Sin derechos

Ir a un hospital público a solicitar un servicio es exponerse a ser tratado como una estadística más de las que se apiñan en los pasillos en espera de atención. Esa, de forma lamentable es la regla, las excepciones son la gente amable que hace olvidar los malos ratos pasados en esos trances, que tiende su mano solidaria y colabora. Esa que no ha perdido la capacidad de servir. Personal médico que tiene sus propias cargas, sus inmensas responsabilidades y problemas de toda índole, olvida que esa pesada realidad no es privativa suya, que el paciente también las arrastra y lo que menos espera cuando acude a esos centros es un poco de compasión. Gente de mirada triste, se acerca temerosa a esos profesionales o a cualquier otro empleado, porque no sabe con qué grosería le saldrá. Unos les gritan por osar abrir una puerta que nadie de los que estaban dentro abrió, pese a los reiterados toques. Otros los hacen esperar a que finalicen sus largas conversaciones con sus compañeros de trabajo, que nada tienen que ver con asuntos de su trabajo. Esos anónimos que acuden en busca salud no cuentan con padrinos que les allanen el camino y que eviten que sean objeto de maltrato, cual si molestaran con su presencia en un lugar en el que los empleados pagados por el Estado olvidan su misión. Como título de Dostoievski, ofendidos y humillados aguardan a merced de aquellos semidioses que les harán “el favor de atenderles”. No tienen a quién acudir a quejarse y por eso les duele la lengua de mordérsela en esa impotencia que los embota. Aguardan resignados que alguien aparezca, de donde sea, y propicie un cambio. Esa sacudida que estremezca un sistema dañado hasta las ramas.

▸ TU TAREA
Según el texto sobre la atención en los hospitales públicos, ¿por qué les gritan algunos empleados a los pacientes?

▸ EXTRACTO DE DATOS
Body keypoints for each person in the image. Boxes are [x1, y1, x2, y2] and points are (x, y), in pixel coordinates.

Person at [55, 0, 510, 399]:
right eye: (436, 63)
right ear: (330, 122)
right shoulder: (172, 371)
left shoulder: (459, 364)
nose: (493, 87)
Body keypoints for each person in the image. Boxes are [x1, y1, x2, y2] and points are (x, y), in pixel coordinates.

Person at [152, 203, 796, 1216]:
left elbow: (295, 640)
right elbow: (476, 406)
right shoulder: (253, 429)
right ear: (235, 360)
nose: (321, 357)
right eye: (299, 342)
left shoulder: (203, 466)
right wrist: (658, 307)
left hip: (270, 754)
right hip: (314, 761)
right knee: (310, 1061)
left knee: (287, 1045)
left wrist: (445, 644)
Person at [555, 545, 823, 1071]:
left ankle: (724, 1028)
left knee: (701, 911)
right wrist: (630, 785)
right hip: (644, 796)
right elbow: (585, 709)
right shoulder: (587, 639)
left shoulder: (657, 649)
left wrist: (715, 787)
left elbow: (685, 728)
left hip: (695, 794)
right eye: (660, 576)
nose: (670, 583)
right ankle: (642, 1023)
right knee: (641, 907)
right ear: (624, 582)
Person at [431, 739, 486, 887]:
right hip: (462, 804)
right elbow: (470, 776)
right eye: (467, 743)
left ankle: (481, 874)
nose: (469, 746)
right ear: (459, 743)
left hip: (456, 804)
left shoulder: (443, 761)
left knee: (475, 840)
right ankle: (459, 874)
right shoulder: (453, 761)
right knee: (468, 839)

* * *

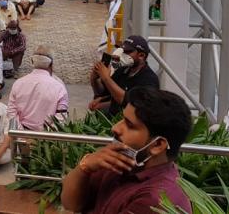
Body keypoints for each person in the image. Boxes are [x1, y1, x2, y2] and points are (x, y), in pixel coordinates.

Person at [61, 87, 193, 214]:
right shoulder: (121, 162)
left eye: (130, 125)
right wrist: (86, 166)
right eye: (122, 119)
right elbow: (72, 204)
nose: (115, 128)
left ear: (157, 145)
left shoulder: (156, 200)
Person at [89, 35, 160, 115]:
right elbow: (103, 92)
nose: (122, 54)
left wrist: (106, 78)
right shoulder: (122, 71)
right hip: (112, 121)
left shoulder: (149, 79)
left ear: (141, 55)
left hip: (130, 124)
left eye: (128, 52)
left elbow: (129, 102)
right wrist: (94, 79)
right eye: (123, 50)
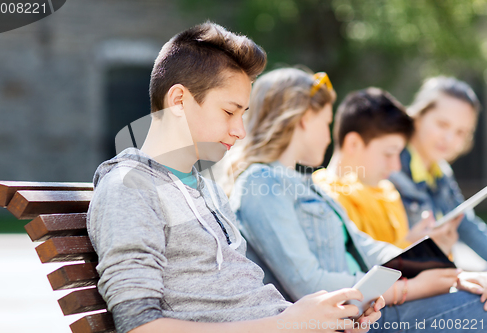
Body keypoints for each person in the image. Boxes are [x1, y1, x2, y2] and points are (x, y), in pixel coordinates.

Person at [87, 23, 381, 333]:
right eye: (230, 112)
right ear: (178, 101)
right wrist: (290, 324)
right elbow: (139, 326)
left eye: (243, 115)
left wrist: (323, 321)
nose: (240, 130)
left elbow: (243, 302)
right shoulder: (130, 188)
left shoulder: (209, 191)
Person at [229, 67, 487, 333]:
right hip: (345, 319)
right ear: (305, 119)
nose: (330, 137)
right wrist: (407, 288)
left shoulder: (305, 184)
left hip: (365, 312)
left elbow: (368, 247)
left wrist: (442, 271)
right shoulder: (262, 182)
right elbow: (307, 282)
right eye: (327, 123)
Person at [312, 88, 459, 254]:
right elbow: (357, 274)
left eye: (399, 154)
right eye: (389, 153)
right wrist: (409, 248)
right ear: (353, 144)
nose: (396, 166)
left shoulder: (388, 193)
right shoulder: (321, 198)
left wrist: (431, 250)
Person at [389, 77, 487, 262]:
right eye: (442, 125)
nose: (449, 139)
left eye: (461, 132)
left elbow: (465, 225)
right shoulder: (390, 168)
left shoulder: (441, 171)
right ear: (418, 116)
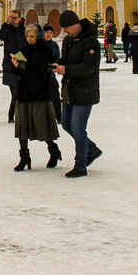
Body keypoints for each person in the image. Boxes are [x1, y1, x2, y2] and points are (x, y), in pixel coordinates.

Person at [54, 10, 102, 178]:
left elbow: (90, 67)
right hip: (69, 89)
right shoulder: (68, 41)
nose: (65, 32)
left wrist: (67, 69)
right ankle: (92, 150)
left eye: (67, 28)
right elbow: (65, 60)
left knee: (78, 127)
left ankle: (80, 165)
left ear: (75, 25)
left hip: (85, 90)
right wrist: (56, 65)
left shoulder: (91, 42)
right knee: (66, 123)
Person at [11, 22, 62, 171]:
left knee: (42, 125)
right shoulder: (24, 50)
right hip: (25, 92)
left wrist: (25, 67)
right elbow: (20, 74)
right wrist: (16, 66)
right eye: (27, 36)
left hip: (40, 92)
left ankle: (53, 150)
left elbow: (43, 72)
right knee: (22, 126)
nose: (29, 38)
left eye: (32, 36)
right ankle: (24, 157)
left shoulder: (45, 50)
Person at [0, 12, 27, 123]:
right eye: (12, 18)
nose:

▸ RESPUESTA
Por osar abrir una puerta que nadie de los que estaban dentro abrió, pese a los reiterados toques.